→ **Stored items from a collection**
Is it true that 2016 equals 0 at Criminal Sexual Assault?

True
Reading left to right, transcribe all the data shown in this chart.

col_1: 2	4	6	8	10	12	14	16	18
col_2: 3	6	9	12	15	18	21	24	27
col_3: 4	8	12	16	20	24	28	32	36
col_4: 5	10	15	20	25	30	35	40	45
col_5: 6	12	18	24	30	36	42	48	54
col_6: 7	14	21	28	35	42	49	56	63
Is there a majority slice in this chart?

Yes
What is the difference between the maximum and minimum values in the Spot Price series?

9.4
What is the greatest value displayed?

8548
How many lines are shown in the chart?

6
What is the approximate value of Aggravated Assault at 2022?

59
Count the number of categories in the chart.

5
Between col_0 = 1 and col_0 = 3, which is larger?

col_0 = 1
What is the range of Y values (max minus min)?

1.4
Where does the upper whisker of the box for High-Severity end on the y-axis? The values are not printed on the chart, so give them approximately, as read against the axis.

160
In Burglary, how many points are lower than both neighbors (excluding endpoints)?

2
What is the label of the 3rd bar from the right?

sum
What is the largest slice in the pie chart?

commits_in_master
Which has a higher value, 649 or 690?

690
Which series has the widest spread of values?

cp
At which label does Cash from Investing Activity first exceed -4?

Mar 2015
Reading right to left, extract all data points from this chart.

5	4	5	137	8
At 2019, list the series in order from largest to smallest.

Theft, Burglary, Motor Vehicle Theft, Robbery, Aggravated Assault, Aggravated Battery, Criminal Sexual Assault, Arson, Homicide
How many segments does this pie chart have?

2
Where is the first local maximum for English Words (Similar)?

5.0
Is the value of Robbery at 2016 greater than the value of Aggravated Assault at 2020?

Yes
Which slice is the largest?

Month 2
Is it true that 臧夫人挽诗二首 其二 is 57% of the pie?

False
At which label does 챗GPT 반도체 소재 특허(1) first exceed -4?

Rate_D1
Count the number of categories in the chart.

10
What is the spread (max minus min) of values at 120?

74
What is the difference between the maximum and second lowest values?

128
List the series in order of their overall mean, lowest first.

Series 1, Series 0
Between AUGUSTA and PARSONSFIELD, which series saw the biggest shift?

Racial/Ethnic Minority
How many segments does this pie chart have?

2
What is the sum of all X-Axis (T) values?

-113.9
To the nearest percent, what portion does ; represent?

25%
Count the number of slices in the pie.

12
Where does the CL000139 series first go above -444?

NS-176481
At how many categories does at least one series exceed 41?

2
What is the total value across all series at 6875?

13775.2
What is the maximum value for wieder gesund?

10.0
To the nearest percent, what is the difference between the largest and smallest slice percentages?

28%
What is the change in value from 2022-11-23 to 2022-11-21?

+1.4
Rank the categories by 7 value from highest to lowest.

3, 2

→ **DIRECTIVE**
Pick out each of the lines above that contains the string "spread", matching case exactly, and copy those lines.

→ **THE ANSWER**
Which series has the widest spread of values?
What is the spread (max minus min) of values at 120?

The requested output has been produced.